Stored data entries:
_____

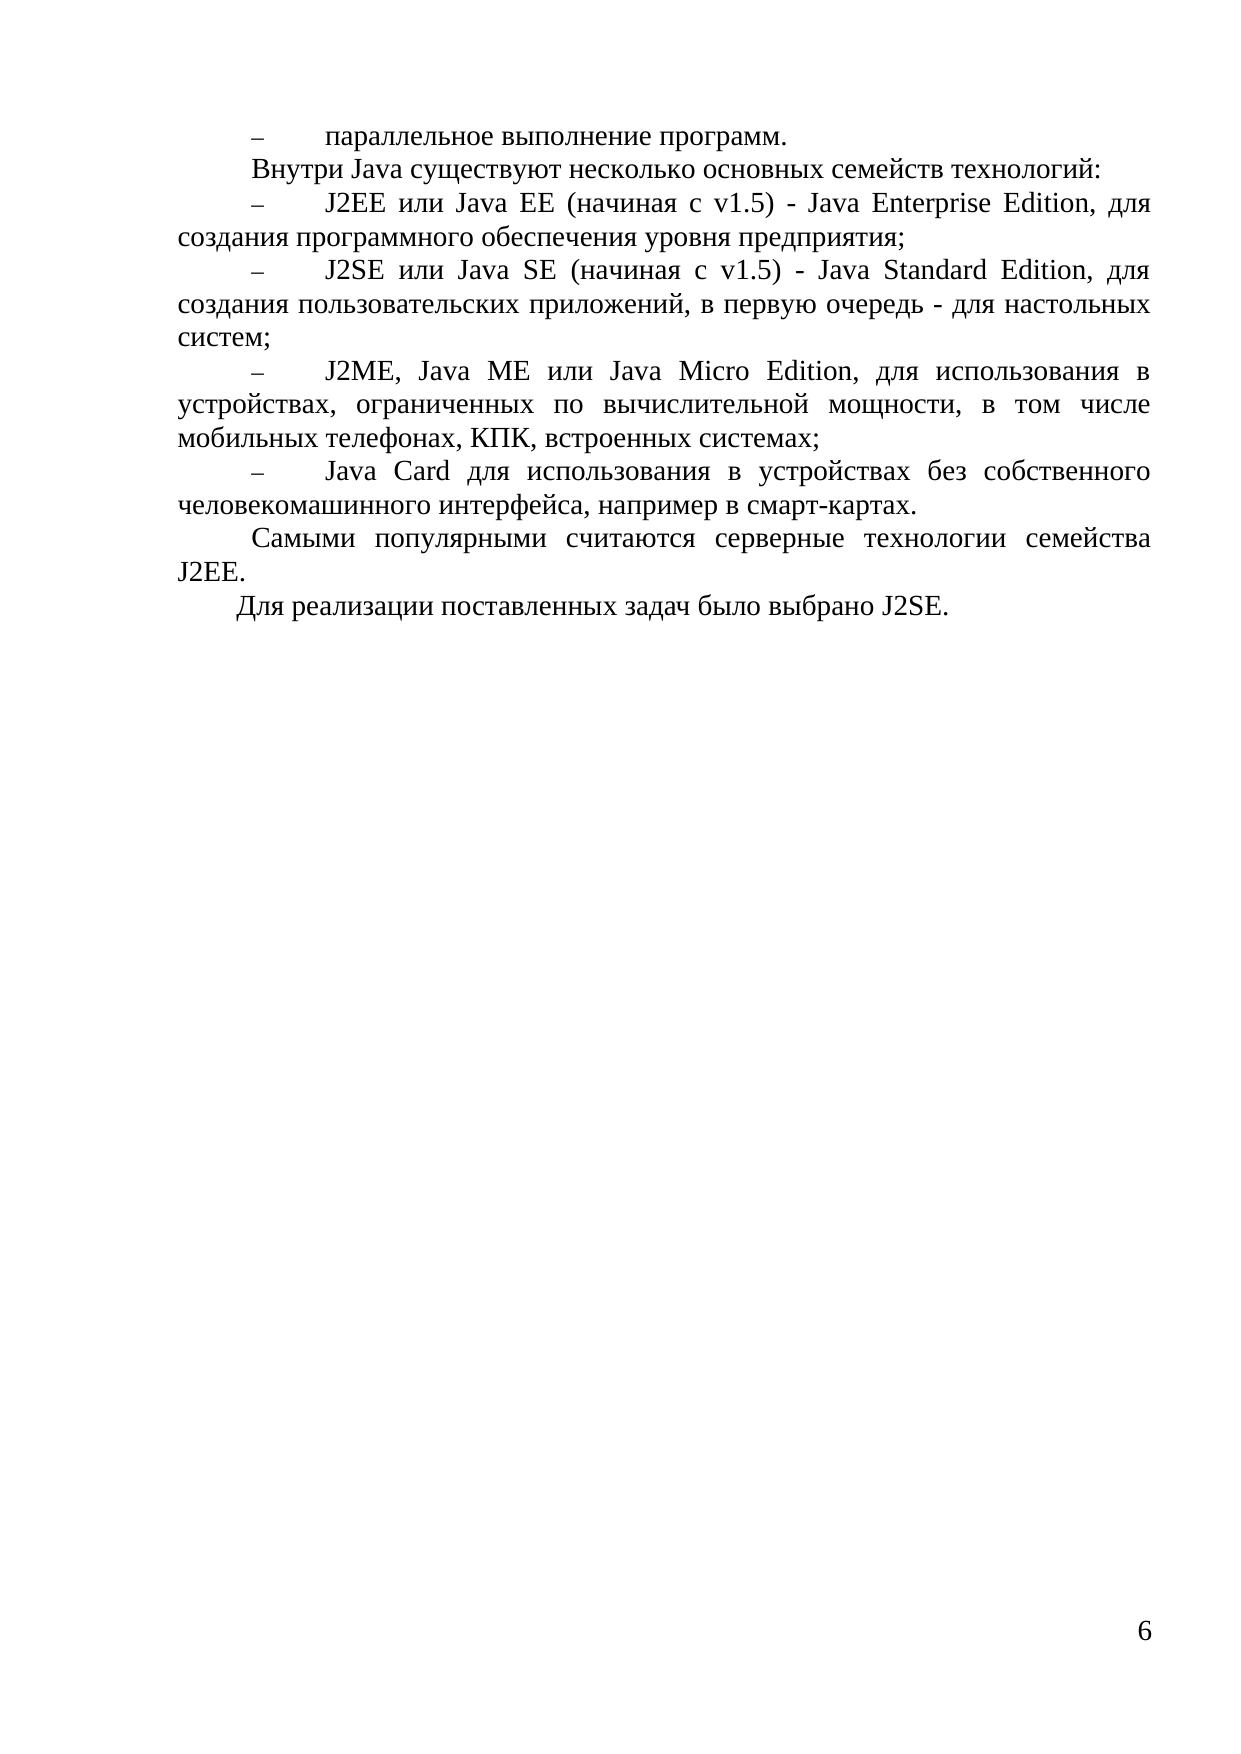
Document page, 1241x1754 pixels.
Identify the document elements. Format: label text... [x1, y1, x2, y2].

list Java Card для использования в устройствах без собственного человекомашинного интерфейса, например в смарт-картах. [177, 453, 1152, 521]
list J2ME, Java ME или Java Micro Edition, для использования в устройствах, ограниченных по вычислительной мощности, в том числе мобильных телефонах, КПК, встроенных системах; [177, 353, 1152, 453]
text Самыми популярными считаются серверные технологии семейства J2EE. [177, 521, 1152, 588]
text Внутри Java существуют несколько основных семейств технологий: [177, 152, 1152, 185]
list параллельное выполнение программ. [177, 118, 1152, 152]
list J2SE или Java SE (начиная с v1.5) - Java Standard Edition, для создания пользовательских приложений, в первую очередь - для настольных систем; [177, 252, 1152, 353]
text Для реализации поставленных задач было выбрано J2SE. [177, 588, 1152, 621]
list J2EE или Java EE (начиная с v1.5) - Java Enterprise Edition, для создания программного обеспечения уровня предприятия; [177, 185, 1152, 252]
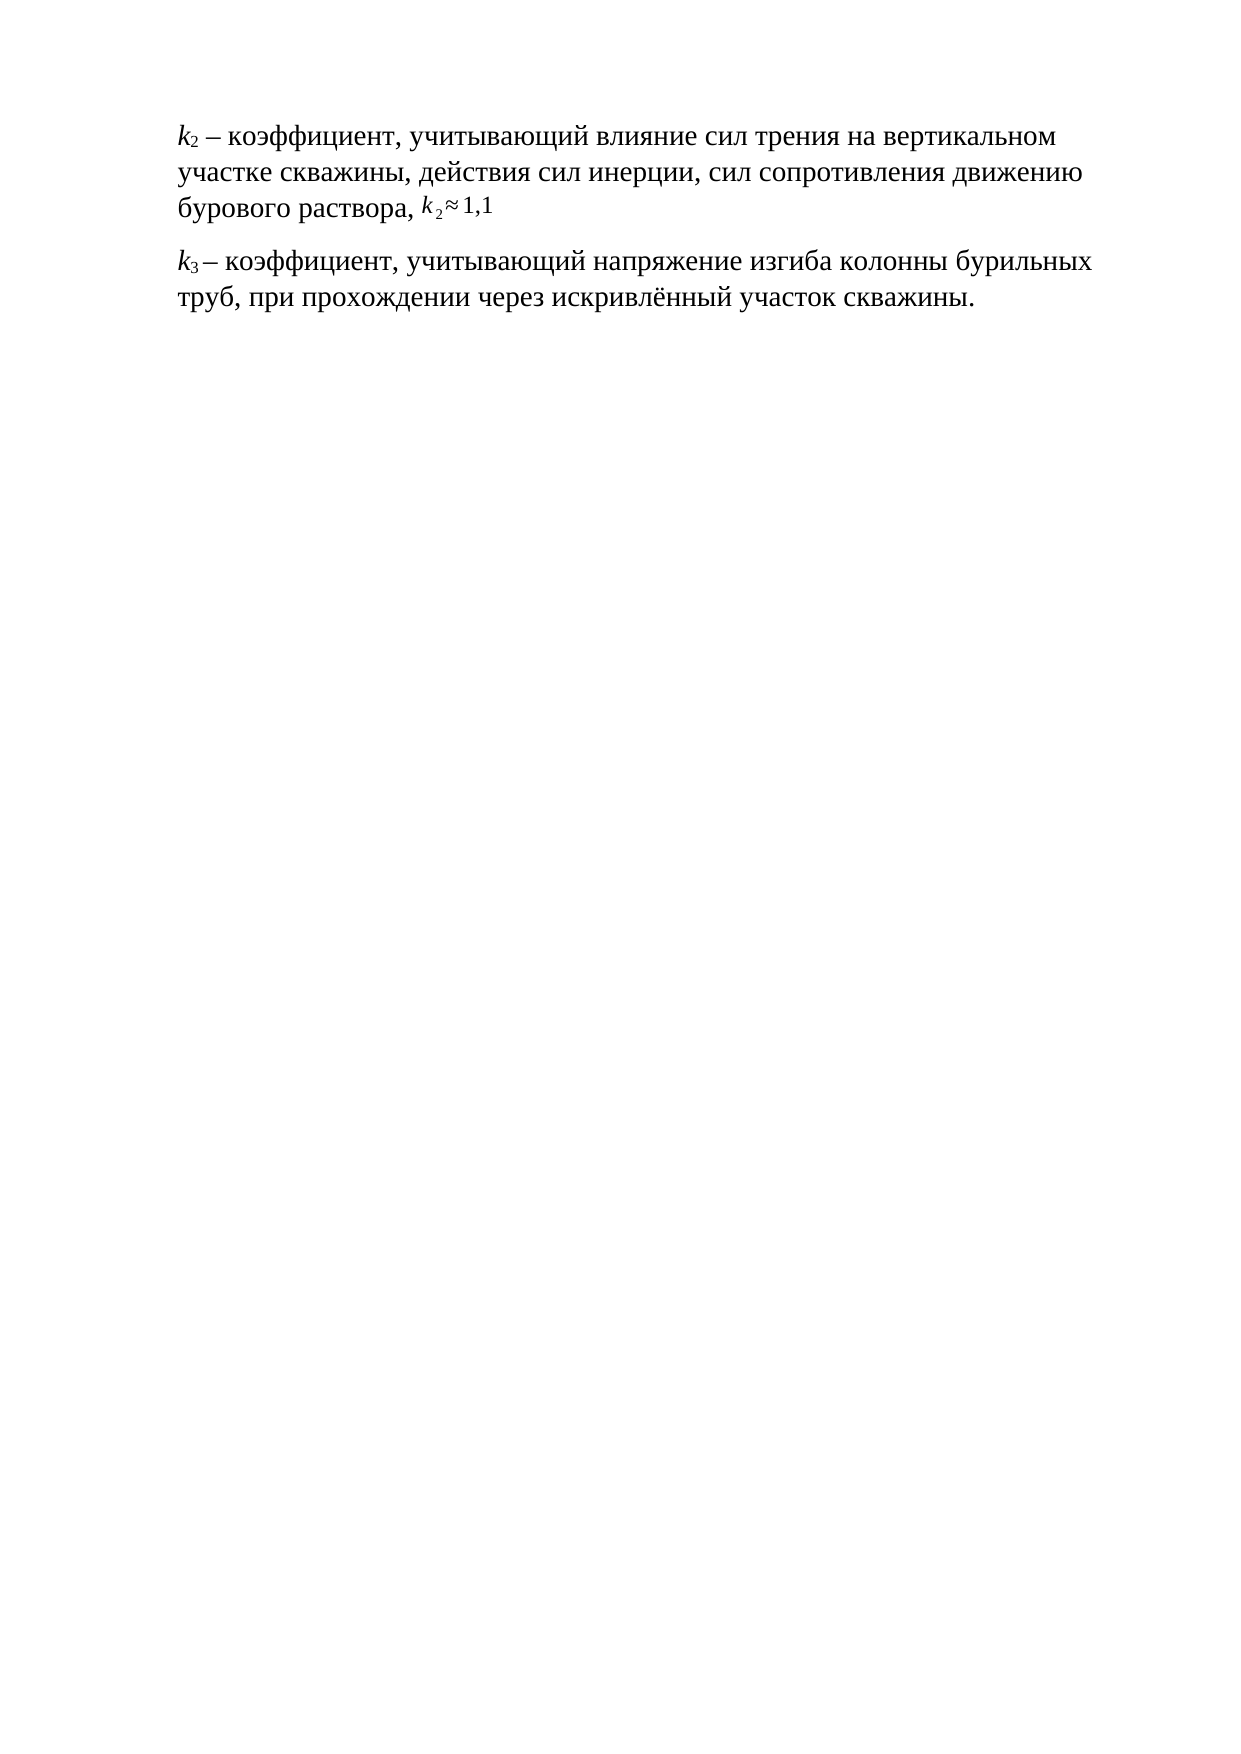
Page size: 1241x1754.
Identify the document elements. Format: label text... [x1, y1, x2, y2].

text k2 – коэффициент, учитывающий влияние сил трения на вертикальном участке скважины, действия сил инерции, сил сопротивления движению бурового раствора, [177, 118, 1152, 224]
text k3 – коэффициент, учитывающий напряжение изгиба колонны бурильных труб, при прохождении через искривлённый участок скважины. [177, 243, 1152, 313]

_____

The entries above need an exact copy without their pictures.

EXERCISE RESPONSE
Document page, 1241x1754 pixels.
Identify the document elements. Format: label text... [x1, y1, x2, y2].

list Java Card для использования в устройствах без собственного человекомашинного интерфейса, например в смарт-картах. [177, 453, 1152, 521]
list J2ME, Java ME или Java Micro Edition, для использования в устройствах, ограниченных по вычислительной мощности, в том числе мобильных телефонах, КПК, встроенных системах; [177, 353, 1152, 453]
text Самыми популярными считаются серверные технологии семейства J2EE. [177, 521, 1152, 588]
text Внутри Java существуют несколько основных семейств технологий: [177, 152, 1152, 185]
list параллельное выполнение программ. [177, 118, 1152, 152]
list J2SE или Java SE (начиная с v1.5) - Java Standard Edition, для создания пользовательских приложений, в первую очередь - для настольных систем; [177, 252, 1152, 353]
text Для реализации поставленных задач было выбрано J2SE. [177, 588, 1152, 621]
list J2EE или Java EE (начиная с v1.5) - Java Enterprise Edition, для создания программного обеспечения уровня предприятия; [177, 185, 1152, 252]
Page size: 1241x1754.
Identify the document elements. Format: label text... [x1, y1, x2, y2].

text k2 – коэффициент, учитывающий влияние сил трения на вертикальном участке скважины, действия сил инерции, сил сопротивления движению бурового раствора, [177, 118, 1152, 224]
text k3 – коэффициент, учитывающий напряжение изгиба колонны бурильных труб, при прохождении через искривлённый участок скважины. [177, 243, 1152, 313]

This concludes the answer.